Being the moderate Republican that he was, Baker devoted his time to investigating both sides of the dispute before making his decision. The true turning point came when Baker traveled to Panama with colleagues. While meeting with “Panamanians from all walks of life,” Baker saw the chaos that could erupt in Panama if the treaties were rejected. Furthermore, American commanders warned that rejection might very well lead to “further [anti-American] sentiment and propel sabotage against the canal” (Annis 130). After returning to the White House on January 16, 1978, Baker notified Carter that he would support the treaties if some amendments were made. Before making his final decision, Baker conversed with his staff, seeking to predict the implications his stance would have on his presidential hopes for 1980. He was informed that the Republicans would never nominate him. Baker replied, “So be it” (qtd. in Gerstenzang).

Unsurprisingly, Baker’s decision was met with a torrent of criticism across the country. He received 64,000 letters in two months, ninety-eight percent of which contained messages from those opposing the treaties. Twelve House Republicans requested that Baker abdicate his leadership, writing, “You have no right, to use that office as a means of advancing the treaties against the wishes of our party and the American people” (qtd. in Annis 131). The backlash Baker received reflects Kennedy’s statement that “the courage required of the Senator [to defy] the angry power of the very constituents who control his future” is perhaps the greatest political test of all (Kennedy 222).

In February of 1978, vociferous debate over the ratification of the Panama treaties finally began on the Senate floor (Annis 131). Baker worked closely with Democratic Senator Robert Byrd from West Virginia to produce the Byrd-Baker leadership amendment. In March and April of 1978, the Panama Canal treaties with the amendments were passed in the Senate “with one vote more than needed to enter the two-thirds threshold” (Ornstein).
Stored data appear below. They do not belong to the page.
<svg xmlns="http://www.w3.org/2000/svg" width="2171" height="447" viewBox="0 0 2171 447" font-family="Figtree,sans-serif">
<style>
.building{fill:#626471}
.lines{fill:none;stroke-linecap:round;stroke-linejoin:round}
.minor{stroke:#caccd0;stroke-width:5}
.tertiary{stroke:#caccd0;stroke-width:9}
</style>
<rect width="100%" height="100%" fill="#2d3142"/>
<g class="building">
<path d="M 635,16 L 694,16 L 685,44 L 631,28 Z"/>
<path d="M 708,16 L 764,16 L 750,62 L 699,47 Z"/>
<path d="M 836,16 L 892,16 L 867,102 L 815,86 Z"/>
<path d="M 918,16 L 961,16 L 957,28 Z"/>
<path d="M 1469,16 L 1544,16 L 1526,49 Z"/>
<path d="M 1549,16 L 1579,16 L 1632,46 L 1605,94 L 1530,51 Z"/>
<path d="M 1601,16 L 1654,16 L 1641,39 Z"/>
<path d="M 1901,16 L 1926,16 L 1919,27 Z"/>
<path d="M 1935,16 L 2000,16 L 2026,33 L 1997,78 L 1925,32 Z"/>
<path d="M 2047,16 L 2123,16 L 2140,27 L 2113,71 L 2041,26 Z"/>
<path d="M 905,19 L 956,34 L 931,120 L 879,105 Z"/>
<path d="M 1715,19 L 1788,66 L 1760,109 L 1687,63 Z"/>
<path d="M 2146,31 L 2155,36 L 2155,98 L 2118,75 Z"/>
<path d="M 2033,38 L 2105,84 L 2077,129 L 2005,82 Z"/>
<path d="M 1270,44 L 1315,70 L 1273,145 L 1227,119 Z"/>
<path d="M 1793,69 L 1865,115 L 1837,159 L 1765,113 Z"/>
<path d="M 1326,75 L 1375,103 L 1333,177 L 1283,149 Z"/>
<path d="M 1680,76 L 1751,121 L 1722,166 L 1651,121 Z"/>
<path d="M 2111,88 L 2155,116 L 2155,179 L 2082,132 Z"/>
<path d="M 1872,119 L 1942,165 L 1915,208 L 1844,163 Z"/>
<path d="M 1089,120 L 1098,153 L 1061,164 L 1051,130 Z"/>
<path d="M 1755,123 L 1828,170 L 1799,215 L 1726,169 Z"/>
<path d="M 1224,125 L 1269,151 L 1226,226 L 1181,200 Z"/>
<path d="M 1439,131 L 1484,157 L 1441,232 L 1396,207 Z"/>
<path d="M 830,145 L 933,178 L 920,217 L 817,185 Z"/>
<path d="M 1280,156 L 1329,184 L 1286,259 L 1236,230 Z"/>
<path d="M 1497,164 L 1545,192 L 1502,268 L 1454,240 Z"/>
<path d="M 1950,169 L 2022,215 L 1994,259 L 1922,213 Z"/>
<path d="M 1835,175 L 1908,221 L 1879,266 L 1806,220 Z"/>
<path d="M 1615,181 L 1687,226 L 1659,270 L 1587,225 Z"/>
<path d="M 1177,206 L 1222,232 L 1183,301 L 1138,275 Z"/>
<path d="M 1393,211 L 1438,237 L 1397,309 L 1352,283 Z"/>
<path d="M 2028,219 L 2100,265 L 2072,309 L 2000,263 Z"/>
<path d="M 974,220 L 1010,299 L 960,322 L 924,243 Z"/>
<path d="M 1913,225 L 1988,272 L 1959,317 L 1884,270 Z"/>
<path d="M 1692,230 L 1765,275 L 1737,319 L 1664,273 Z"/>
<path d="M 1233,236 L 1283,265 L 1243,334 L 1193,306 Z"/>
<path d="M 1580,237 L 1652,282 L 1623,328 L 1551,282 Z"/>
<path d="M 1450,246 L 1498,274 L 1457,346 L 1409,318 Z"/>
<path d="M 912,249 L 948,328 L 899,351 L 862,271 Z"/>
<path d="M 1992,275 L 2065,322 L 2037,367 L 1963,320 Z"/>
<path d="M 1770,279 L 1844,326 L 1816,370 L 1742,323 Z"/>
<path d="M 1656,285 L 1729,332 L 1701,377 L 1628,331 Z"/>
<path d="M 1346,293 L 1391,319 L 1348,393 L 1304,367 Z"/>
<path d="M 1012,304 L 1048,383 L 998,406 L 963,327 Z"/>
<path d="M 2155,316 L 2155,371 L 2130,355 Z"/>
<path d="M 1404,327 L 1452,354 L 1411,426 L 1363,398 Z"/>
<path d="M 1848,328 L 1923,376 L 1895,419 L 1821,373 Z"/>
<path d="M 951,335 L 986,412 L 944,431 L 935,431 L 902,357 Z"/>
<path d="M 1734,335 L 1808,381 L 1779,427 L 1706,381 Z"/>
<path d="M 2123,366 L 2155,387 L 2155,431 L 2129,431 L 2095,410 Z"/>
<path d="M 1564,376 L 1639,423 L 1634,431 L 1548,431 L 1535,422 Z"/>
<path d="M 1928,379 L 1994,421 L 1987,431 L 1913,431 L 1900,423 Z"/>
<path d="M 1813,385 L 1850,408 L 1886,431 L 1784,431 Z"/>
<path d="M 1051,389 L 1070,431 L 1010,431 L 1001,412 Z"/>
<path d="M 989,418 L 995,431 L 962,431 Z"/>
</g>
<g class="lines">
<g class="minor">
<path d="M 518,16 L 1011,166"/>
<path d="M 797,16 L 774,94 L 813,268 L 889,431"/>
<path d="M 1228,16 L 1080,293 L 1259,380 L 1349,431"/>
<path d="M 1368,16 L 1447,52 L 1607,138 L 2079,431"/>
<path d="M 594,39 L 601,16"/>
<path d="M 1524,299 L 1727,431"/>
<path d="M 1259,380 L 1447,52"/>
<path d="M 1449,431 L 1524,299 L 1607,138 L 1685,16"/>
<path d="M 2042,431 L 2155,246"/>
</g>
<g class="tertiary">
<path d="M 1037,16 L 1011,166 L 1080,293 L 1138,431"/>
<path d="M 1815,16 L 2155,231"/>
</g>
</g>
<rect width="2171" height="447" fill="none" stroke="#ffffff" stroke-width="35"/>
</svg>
President Carter lauded Baker for “being so courageous in a time when it was not easy” (qtd. in Beasley). Of the twenty senators who voted for the Panama Canal treaties and were up for reelection in 1978, only seven returned to the Senate the following year. Needless to say, Baker’s support for the treaties cost him the opportunity to obtain his party’s nomination for President in 1980 (Hunt).

In the years after the U.S. gave control of the canal back to Panama, Baker believed that the “canal is doing well, doing better than it ever did when we had it” (qtd. in Beasley). In an interview at the University of Tennessee in 2005, Baker reflected upon his actions in the 1970s, saying that “the United States would be better off ratifying the treaty in the hope that the

Panamanian government could be our friend and ally” (University of Tennessee). He further added, “The country is [now] genuinely our friend… so I think it was the right decision.” While Baker essentially sacrificed his political career, he made the right decision and achieved an important moral victory.
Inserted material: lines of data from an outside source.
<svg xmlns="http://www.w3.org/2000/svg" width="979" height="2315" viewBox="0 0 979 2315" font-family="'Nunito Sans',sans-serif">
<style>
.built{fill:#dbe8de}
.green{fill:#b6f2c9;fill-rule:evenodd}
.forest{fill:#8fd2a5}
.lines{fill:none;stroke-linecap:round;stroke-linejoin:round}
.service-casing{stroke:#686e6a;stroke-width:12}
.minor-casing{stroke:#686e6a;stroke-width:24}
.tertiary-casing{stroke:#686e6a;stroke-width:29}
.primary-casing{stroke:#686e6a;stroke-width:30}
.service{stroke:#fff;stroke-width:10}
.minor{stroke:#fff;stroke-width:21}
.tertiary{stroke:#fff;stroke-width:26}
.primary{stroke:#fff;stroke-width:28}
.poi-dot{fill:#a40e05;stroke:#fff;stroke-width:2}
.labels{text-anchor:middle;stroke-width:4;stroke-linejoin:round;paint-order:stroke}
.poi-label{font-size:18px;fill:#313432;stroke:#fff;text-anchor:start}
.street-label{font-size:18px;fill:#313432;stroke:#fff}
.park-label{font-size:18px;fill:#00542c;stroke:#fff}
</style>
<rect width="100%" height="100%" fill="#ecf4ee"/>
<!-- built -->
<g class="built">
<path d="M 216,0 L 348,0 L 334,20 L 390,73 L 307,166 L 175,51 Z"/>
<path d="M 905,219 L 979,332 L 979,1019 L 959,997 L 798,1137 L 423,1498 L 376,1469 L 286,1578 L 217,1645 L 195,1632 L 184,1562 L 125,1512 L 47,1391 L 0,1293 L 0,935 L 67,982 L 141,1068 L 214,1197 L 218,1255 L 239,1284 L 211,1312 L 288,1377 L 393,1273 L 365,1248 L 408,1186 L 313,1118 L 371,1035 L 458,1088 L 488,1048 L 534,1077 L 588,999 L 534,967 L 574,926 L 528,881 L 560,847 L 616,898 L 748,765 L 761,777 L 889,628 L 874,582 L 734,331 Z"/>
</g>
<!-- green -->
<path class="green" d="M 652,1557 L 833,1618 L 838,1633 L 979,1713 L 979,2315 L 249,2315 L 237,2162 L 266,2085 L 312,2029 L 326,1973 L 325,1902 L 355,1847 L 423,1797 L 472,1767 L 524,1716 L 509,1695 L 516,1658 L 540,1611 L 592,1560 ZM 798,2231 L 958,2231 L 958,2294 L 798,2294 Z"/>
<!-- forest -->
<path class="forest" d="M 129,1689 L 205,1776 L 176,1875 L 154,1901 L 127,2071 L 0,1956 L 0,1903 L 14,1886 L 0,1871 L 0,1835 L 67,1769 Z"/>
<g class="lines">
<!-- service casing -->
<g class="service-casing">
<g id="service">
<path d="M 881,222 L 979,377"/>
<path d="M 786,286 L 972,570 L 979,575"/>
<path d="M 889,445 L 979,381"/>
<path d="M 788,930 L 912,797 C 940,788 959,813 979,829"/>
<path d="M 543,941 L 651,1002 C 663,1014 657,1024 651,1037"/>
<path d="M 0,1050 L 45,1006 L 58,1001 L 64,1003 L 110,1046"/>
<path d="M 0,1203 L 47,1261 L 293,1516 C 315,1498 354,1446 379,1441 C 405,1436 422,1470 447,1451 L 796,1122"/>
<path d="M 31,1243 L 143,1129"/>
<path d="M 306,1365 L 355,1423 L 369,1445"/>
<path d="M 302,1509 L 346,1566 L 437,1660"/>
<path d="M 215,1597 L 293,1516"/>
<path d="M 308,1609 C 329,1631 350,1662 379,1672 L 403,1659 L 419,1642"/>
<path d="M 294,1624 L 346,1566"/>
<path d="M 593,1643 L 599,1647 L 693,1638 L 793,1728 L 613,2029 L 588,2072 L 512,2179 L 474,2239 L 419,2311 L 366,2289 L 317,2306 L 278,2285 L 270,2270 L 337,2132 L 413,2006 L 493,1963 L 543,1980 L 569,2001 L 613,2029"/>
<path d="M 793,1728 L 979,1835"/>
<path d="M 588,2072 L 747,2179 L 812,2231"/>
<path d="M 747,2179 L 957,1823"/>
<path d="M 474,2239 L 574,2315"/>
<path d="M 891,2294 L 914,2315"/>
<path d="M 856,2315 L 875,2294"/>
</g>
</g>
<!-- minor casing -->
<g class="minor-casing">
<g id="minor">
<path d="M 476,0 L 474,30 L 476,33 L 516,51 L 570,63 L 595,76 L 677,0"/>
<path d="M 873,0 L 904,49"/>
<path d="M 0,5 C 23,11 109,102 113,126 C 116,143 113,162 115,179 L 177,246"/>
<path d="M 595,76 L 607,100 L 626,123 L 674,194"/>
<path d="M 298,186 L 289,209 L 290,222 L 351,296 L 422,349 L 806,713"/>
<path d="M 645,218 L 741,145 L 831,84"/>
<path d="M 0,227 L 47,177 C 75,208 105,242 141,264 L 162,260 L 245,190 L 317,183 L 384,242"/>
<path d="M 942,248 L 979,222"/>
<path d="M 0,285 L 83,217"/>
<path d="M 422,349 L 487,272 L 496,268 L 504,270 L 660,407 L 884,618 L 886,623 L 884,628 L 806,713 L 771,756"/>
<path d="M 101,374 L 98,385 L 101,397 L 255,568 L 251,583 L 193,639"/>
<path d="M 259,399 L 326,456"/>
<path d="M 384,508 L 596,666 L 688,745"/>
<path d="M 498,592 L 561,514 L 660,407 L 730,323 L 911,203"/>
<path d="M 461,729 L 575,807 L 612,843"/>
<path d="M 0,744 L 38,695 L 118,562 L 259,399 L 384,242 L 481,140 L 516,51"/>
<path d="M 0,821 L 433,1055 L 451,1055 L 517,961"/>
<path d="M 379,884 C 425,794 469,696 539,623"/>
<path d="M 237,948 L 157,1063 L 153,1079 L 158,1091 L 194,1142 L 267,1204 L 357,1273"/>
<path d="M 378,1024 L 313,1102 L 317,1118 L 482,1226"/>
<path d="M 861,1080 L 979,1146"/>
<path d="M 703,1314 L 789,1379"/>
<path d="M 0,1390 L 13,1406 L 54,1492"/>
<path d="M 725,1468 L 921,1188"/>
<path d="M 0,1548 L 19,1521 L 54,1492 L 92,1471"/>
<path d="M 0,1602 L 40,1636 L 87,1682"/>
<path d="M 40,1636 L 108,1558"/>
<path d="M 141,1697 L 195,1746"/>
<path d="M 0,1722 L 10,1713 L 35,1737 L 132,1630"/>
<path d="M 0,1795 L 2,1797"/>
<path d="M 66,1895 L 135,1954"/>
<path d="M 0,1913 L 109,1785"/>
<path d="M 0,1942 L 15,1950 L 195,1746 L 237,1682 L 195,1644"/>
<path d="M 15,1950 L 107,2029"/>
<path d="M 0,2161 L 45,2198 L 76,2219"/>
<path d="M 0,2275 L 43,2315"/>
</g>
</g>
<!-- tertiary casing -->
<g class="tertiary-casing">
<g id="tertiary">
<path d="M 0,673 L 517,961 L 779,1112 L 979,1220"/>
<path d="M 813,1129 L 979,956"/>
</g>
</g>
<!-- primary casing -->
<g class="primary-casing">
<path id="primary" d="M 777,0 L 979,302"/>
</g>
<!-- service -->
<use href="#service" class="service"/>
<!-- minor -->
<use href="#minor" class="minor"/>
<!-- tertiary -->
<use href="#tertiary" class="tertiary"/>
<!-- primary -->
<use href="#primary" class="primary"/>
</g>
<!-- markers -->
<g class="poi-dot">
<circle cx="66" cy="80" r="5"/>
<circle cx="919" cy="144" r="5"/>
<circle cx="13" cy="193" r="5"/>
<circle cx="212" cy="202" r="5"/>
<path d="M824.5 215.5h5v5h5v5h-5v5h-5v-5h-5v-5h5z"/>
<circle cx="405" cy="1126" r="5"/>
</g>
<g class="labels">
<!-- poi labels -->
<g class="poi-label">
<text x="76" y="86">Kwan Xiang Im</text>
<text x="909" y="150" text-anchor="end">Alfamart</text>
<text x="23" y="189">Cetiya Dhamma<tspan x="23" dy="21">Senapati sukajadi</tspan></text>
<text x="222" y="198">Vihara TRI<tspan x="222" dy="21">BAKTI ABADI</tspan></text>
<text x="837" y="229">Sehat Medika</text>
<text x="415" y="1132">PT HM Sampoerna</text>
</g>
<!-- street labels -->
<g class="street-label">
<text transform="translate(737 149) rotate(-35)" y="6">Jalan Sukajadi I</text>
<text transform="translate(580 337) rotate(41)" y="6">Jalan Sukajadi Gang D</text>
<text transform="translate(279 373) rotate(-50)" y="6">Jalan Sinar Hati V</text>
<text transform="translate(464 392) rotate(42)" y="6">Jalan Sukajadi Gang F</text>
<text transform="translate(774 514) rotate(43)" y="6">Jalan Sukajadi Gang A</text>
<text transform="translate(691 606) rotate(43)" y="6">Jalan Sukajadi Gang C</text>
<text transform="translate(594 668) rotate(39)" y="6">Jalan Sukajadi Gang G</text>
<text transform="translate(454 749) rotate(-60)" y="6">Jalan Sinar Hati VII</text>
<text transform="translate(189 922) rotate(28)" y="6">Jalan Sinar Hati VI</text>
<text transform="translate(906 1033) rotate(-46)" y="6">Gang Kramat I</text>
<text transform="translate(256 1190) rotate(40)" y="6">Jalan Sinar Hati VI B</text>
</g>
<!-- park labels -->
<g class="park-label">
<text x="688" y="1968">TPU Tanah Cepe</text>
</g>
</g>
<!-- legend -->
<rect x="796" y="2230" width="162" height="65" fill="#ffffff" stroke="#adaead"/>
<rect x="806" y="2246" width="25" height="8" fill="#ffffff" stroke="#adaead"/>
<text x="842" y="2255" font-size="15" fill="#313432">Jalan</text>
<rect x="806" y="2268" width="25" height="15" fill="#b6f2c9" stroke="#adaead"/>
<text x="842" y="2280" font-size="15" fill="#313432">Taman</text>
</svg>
Howard Baker embodied the true soul of a courageous man, from supporting the Voting Rights Act of 1965 to alienating his fellow conservatives by advocating for the Panama Canal

treaties (Rudin). Columnist Albert Hunt said it best: “Perhaps no politician in modern times has been as qualified to be president but never made it than Howard Henry Baker” (Hunt). Howard Baker’s act of political courage is still recognized and honored today, serving as testament to his legacy that will unequivocally influence and motivate many people for generations to come.